TEXT BLOCK:
== == ==
Arrow did pioneering work in general equilibrium theory. It's a field that asks how an economy will perform in much the same way an engineer might ask how an airplane will. Engineers set up mathematical models to ask if a plane will fly stable and true or if it's prone to crashing. General equilibrium theorists use their own models to ask if an economy will fly stable and true or if it's prone to crashing.

Forces and moments during wings-level equilibrium
Photo Credit: Wikimedia

There is, however, at least one big difference between engineering and economics. The laws of physics are simple and well known. The laws by which people behave aren't. Now, for the most part, the presumed "laws" of human economic behavior are uncontroversial - so uncontroversial, they're usually taken for granted. For example, given two identical wastebaskets, we'd expect a rational consumer to buy the cheaper one. To do otherwise would be irrational, wouldn't it? Or suppose you prefer coffee to tea, and prefer tea to hot chocolate. Then certainly you must prefer coffee to hot chocolate, if not you'd never be able to decide what to drink in the morning. If instead you preferred hot chocolate to coffee, then no matter what you chose, there'd be something else you'd rather drink. That certainly seems irrational.

Coffee, Tea, Chocolate, Coffee
Coffee  Tea  Chocolate  Coffee  Photo Credit: Wikimedia

Yet, even as economists assumed this "rational" economic behavior, others were raising questions. Did rational economic man - homo economicus - really exist? Maybe someone could prefer coffee to tea, tea to hot chocolate, and hot chocolate to coffee when viewed in pairs, but when choosing from all three together tea rises to the top. Is this rational? Whatever we call it, there are a great many examples where people show just such types of behavior.
== == ==
EXCERPTED DATA:
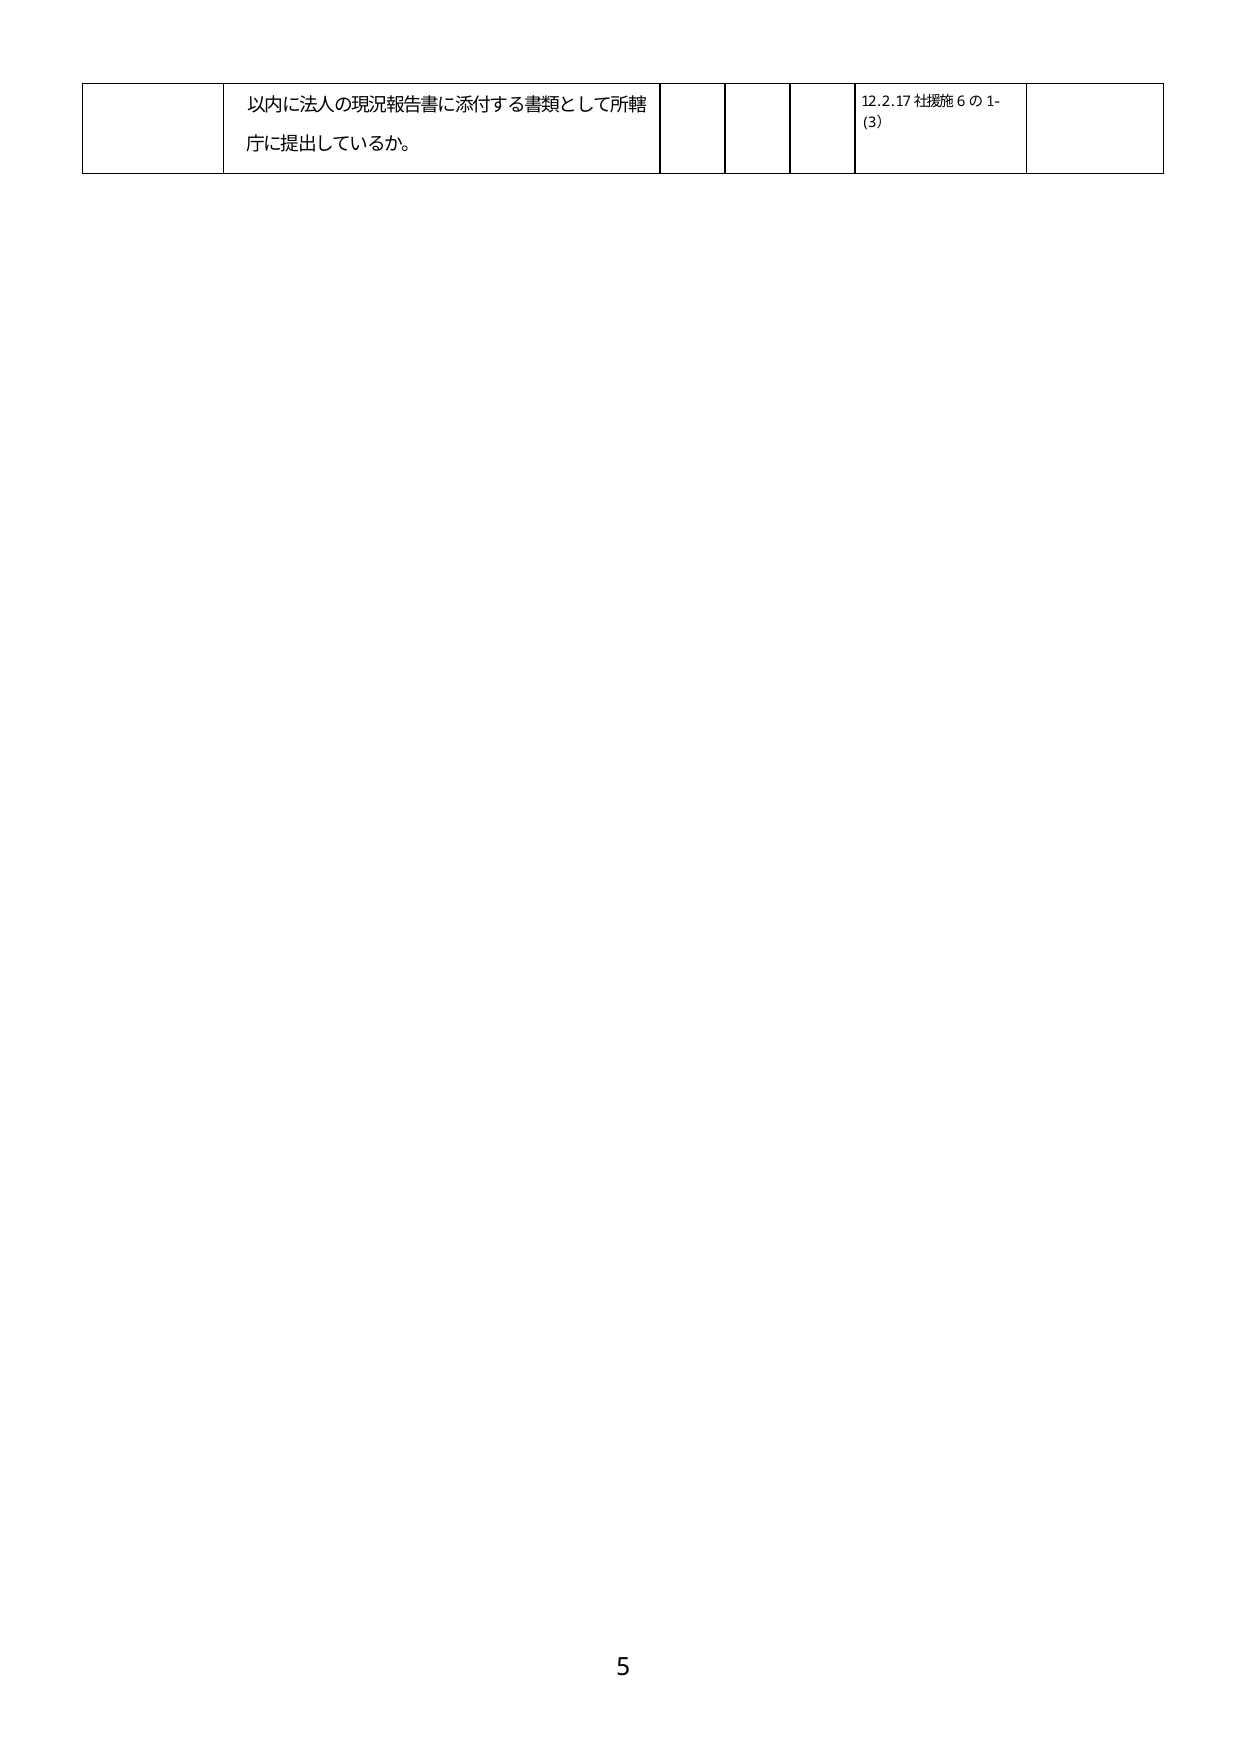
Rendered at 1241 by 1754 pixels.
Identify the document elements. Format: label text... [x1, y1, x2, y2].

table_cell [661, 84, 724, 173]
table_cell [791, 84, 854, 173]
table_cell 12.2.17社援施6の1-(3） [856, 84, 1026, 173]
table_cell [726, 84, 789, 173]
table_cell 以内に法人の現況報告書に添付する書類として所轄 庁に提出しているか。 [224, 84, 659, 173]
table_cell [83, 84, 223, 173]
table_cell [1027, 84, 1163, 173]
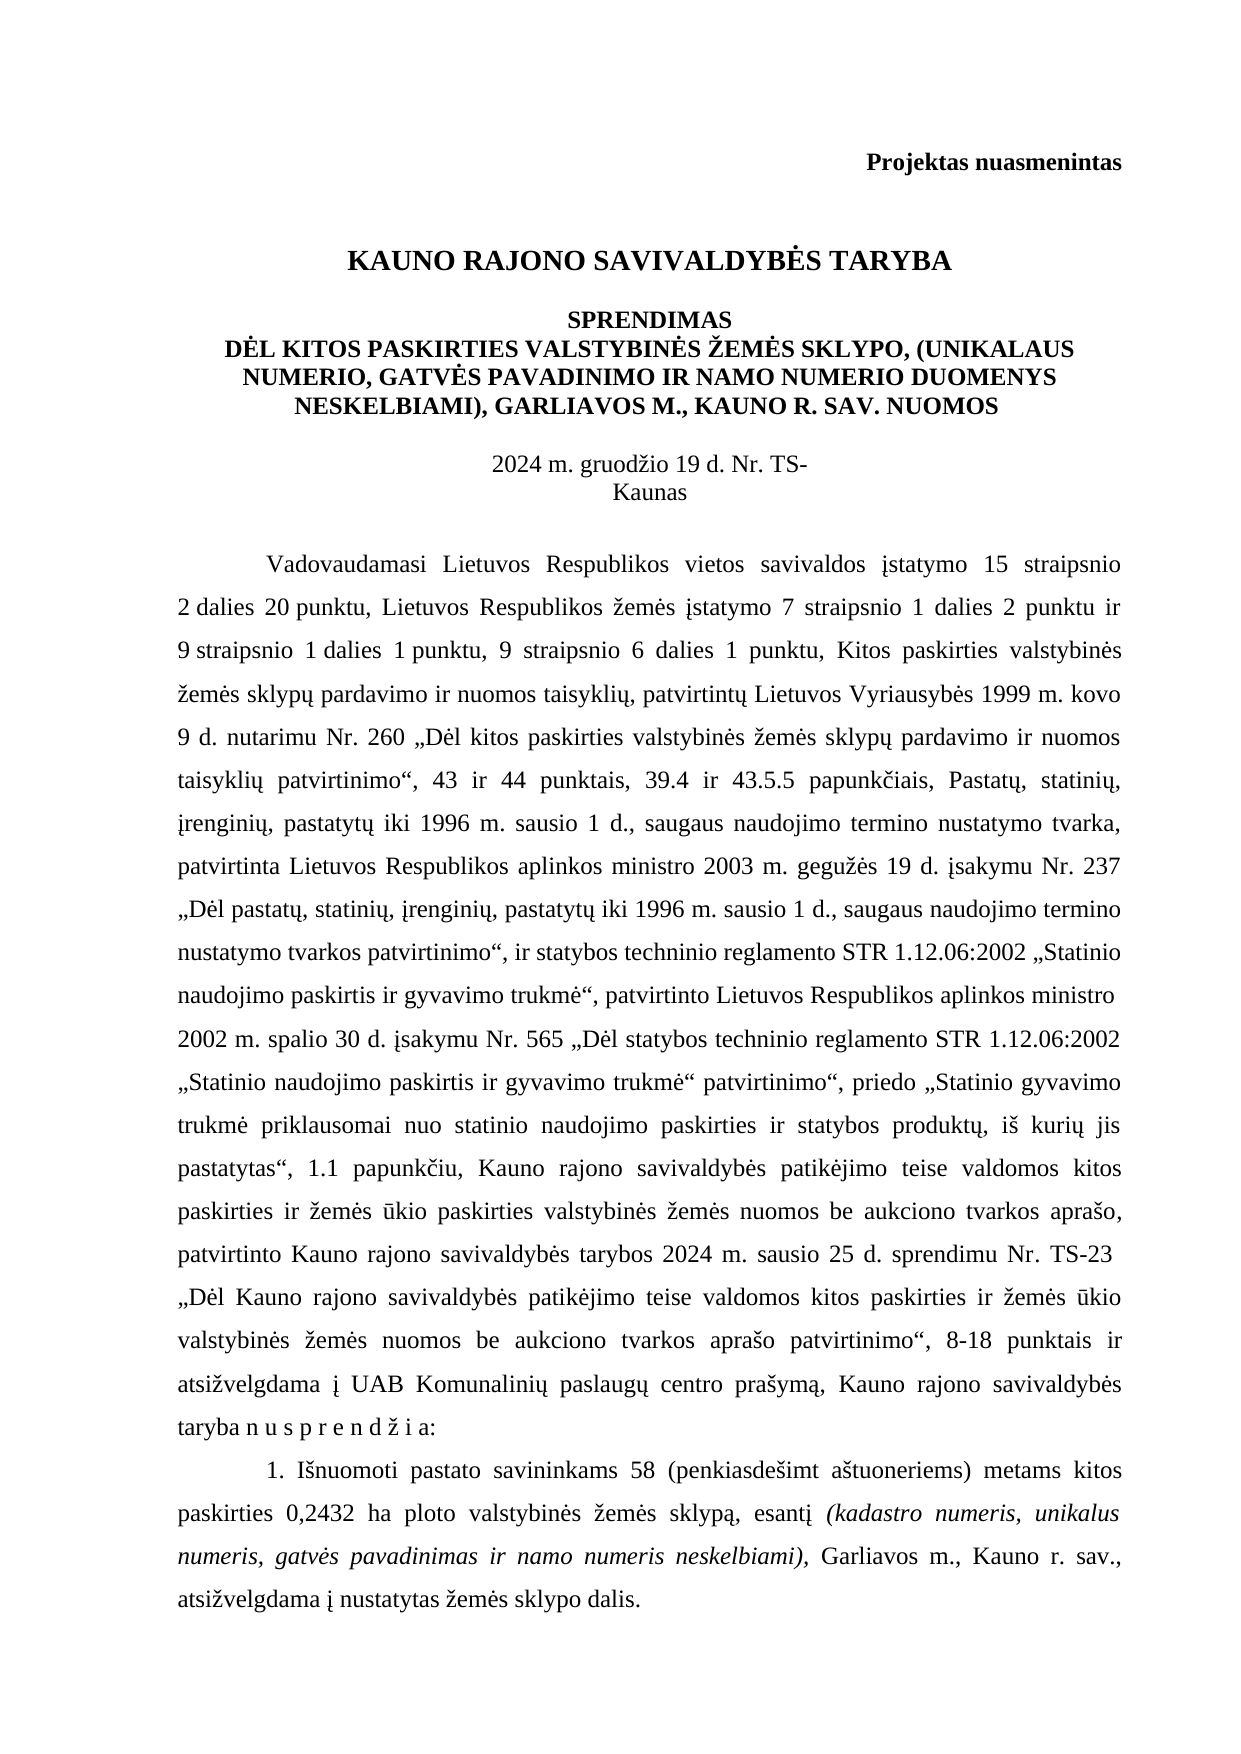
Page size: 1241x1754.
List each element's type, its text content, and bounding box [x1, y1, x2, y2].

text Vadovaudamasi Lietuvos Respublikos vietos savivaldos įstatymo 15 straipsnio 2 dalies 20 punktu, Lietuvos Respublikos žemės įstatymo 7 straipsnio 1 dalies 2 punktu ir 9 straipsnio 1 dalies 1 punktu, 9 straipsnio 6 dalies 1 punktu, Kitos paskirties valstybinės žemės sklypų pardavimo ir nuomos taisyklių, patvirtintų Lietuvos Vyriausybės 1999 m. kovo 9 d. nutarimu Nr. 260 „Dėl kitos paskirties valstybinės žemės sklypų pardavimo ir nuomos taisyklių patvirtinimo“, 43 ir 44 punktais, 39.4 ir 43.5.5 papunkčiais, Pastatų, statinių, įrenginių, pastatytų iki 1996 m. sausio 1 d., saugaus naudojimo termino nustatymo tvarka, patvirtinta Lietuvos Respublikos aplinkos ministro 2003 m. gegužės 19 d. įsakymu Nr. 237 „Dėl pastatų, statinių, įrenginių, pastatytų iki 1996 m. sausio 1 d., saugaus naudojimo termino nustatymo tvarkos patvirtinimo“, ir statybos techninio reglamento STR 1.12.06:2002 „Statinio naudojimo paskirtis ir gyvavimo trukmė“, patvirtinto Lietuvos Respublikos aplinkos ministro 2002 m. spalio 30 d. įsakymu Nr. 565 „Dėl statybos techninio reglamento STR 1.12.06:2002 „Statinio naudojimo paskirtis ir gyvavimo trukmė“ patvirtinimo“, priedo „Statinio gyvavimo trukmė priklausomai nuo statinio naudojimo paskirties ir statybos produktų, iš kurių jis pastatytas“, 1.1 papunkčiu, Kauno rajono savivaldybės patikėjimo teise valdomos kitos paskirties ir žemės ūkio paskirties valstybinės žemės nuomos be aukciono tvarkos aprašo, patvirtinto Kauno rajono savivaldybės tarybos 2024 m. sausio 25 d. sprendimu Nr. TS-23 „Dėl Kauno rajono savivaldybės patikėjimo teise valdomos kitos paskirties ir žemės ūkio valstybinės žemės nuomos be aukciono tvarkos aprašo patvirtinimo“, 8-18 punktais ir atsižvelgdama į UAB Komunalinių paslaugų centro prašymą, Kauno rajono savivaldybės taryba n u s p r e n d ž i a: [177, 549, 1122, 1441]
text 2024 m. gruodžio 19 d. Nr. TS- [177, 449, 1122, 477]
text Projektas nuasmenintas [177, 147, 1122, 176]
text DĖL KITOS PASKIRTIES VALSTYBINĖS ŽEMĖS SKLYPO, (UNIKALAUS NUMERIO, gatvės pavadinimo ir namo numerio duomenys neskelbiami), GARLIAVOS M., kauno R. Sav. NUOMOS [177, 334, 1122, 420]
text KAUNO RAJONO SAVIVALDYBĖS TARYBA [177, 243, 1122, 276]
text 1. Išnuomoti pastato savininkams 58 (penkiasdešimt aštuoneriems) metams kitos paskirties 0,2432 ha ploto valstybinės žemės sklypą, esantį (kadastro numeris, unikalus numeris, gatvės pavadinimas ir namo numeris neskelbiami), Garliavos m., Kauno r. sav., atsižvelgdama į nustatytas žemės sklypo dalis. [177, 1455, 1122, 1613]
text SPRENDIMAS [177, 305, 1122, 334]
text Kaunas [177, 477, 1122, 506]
== == ==
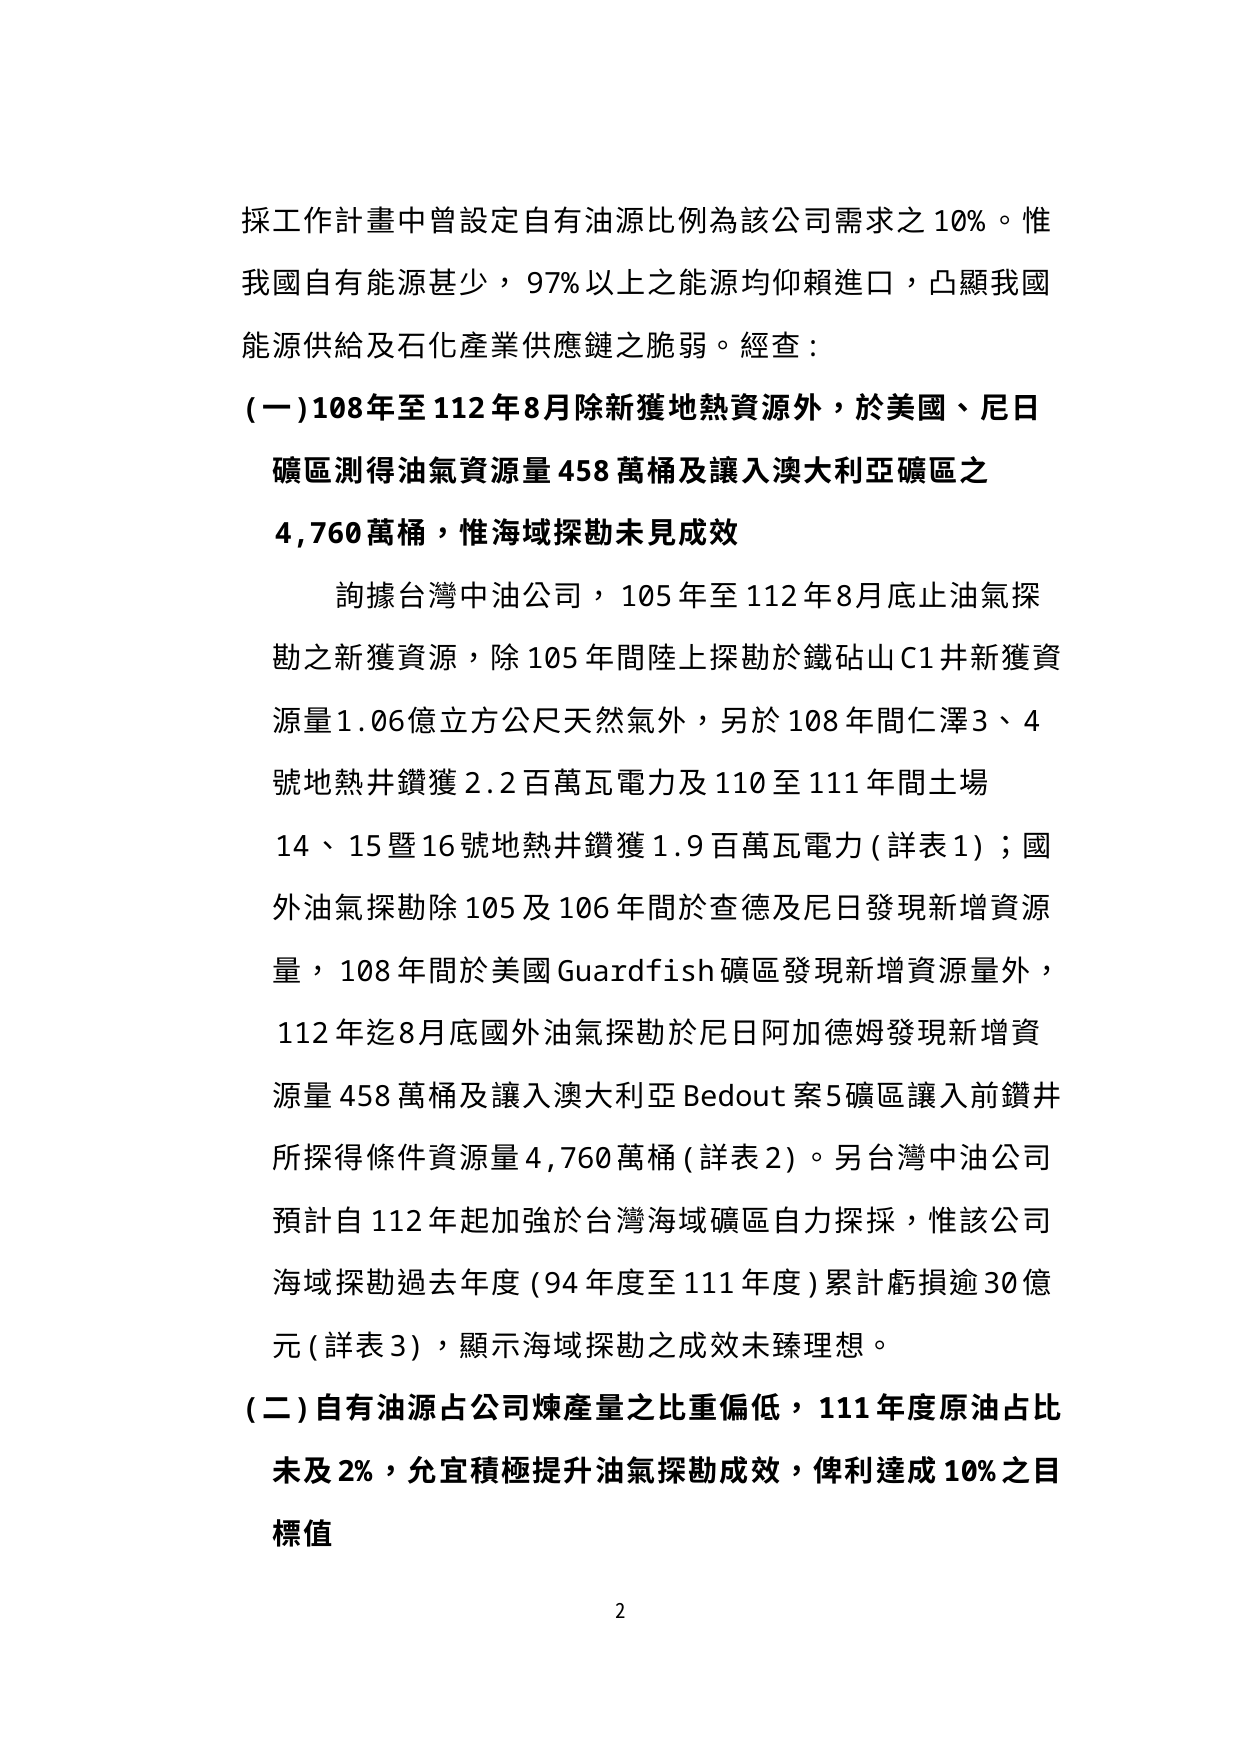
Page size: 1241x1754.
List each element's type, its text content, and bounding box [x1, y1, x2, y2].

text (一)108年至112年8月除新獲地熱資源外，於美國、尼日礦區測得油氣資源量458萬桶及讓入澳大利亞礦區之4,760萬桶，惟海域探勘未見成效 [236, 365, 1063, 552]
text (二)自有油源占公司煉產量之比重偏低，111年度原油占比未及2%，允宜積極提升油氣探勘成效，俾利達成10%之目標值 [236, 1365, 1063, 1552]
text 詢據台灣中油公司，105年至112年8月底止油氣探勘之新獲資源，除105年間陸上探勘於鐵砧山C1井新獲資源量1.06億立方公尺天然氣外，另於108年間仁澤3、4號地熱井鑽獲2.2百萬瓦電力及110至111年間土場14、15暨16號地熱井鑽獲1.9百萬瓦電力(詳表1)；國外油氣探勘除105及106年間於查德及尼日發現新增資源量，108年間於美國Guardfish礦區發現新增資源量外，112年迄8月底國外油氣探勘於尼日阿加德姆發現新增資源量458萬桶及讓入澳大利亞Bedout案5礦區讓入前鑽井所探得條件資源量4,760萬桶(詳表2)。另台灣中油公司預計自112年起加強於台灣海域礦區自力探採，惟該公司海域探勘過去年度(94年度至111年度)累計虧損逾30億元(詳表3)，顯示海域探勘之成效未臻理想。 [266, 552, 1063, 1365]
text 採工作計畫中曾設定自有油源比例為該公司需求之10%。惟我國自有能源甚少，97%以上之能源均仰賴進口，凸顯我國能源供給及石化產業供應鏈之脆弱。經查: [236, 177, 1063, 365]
== == ==
TASKS TO CARRY OUT:
(1) In the passage on economic rationality, what field did Arrow do pioneering work in?
(2) Transcribe the passage on economic rationality from "Yet, even as" up to and including "types of behavior.".

COMPLETE ANSWERS:
(1) General equilibrium theory.

(2)
Yet, even as economists assumed this "rational" economic behavior, others were raising questions. Did rational economic man - homo economicus - really exist? Maybe someone could prefer coffee to tea, tea to hot chocolate, and hot chocolate to coffee when viewed in pairs, but when choosing from all three together tea rises to the top. Is this rational? Whatever we call it, there are a great many examples where people show just such types of behavior.